I think in the ‘pure’ form of CJ that kind of feedback is not present. If it’s only seen as a summative way to get grades some see the disconnect of the summative from the formative as a strength. I’m not sure if I agree, because apart from perhaps wanting to learn from yoiur weaker points, I’m more and more thinking a student at least deserves an explanation why they got the grade they got. Of course one can think of hybrid forms where there is both feedback and a ranking process (I think the Belgian project on CJ does this) but I would say that at least needs an acknowledgement that some form of (formative) feedback is needed.
On the suggestion about observing exemplars. i’ve heard that before as a suggestion. I think that is feasible, just as it is now. I do however think that this is even more challenging than studying exemplars in a criterion-referenced system. After all, interpretations are left to non-experts (students) and criteria are not made explicit. Certainly if a judgement of experts, as required by the CJ process, is multidimensional (let’s say experts ‘holistically’ judge structure, spag, flow, originality) I doubt students can easily infer this.
Would the truth of the grade they got be something like, ‘Well it was better than a C but not as good as an A’? Full explanations based on criteria are only really possible when grading is criterion-referenced. Ultimately, it’s one piece of writing and, as you say, for summative purposes. By the time a student’s piece is submitted, the formative process should have made strengths and weaknesses explicit. On the other hand, could CJ incorporate a quick checklist of key features as part of the process of judgement?
Based on the official CJ procedure, the idea is ‘holistic’ marking and hence any allusion to ‘key features’ would contradict this ‘holistic’ approach, I think. Especially things like ‘weights’ are hard to convey if you have more than one dimension.
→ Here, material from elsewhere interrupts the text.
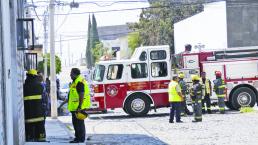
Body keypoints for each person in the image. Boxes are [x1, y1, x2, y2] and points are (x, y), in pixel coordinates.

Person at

To be fair, if CJ would only stay in the summative KS2 writing realm (subjective, fairly unidimensional, not too lengthy writing – 2 pages already is too long) I would not have so many questions about is, especially given the current problems. But as with all widely promoted ‘new’ things, I think ppl are losing sight of that aim and see all kinds of other applications. That would be fair enough, if it wasn’t often accompanied with a general ‘it’s all such a shambles now’, suggesting that the new procedure would solve all of this. But no:
1. CJ *only* solves criterion-based problems if you do not use any of them any more, including exemplars. The fact they the latter are proposed by some, simply means reintroducing criteria. Then don’t trash criterion-based assessment so much.
2. CJ only might mean less workload and time if you *only* use it summative.However, even then most studies show at least as much ‘collective’ effort (you might be done in 30 minutes but more people need to judge. Psychologically this might feel ‘less’ but at system level not, certainly if you need to train more people).
3. Following on from 2. If you want more (formative for example) or judge more than one dimension etc., this just ‘;eats’ into the total amount of work AND introduces those darn criteria again.
4. The final ‘sell’ often concerns reliability, but it simply is a different type of reliability. Like is not compared with like. Just imagine a combination of criteria and exemplars, and say 4 experts and rather than assigning marks those 4 are asked to order work. I think they are going to have a high agreement.